Benchmark Results: File Compression
This one’s all-new. Corel revamped the WinZip engine, better-optimizing it for multi-core processors (in addition to exposing support for OpenCL on AMD GPUs, which we'll test shortly). We’re certainly not fans of a company using an open standard to lock out competition. Further, we know that AMD was instrumental in exposing this functionality, and that’s the justification given for preventing Intel or Nvidia from benefiting from it.
Nevertheless, there’s a clear improvement from Trinity compared to Llano in this integer math-dominant benchmark.
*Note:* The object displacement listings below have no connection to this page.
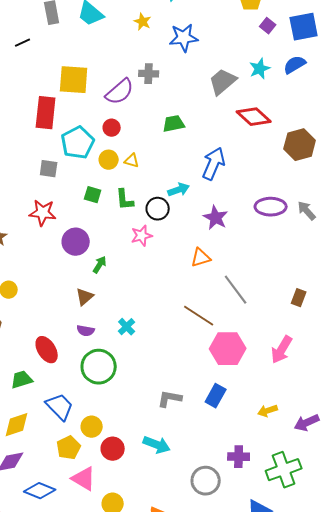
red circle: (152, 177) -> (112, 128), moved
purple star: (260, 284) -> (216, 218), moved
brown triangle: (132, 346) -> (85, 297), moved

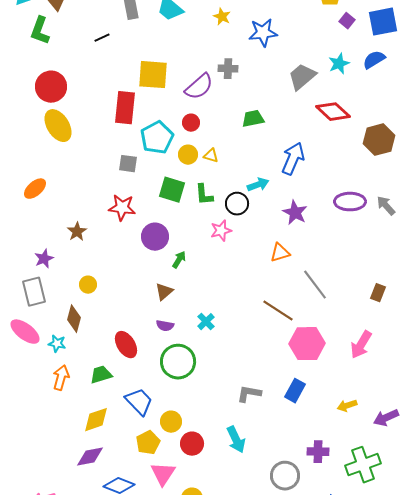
green square: (93, 195) -> (172, 190), size x1.5
cyan arrow: (157, 445) -> (236, 440), turned 44
pink triangle: (84, 479) -> (163, 474), turned 32

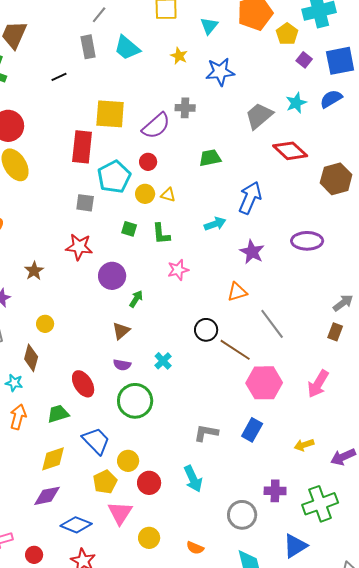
green square: (172, 190) -> (129, 229), size x0.6
black circle: (237, 204) -> (206, 330), moved
gray arrow: (386, 206) -> (343, 303), moved, turned 95

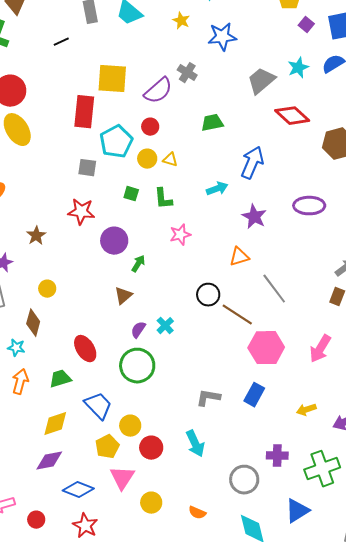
gray cross: (185, 108) -> (187, 73), turned 30
purple semicircle: (122, 365) -> (138, 330), moved, turned 114

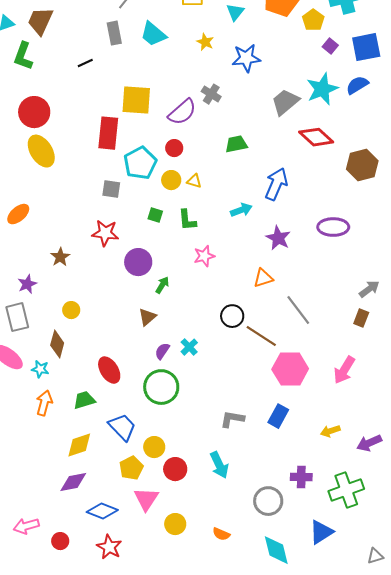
cyan star: (298, 68) -> (322, 89), size x1.5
The dual-core A6 suffers, as we’d expect.
Our more familiar WinRAR test also favors Trinity’s four integer cores over Llano’s quad-core configuration.
You can really look at results like these, along with WinZip’s, and see how big of a difference there is between apps that lean more heavily on integer-based code versus floating-point math. When you broaden the comparison criteria to include Intel, Trinity doesn’t look as stellar in WinRAR. However, if you’re lining it up against Llano, the speed-up is certainly measurable.
The outcome in 7-Zip is much closer, though at least the two Trinity-based APUs wind up on top (narrow though the victory may be). 7-Zip is clearly very well-threaded. Switching from the quad-core A10 and A8 to the dual-core A6 decimates performance. AMD marketing can say a lot of things about good-enough performance, but when you’re waiting an extra three or four minutes for a simple, relatively small compression workload to wrap up, there is unquestionably something to be said for owning hardware that’s better than passable.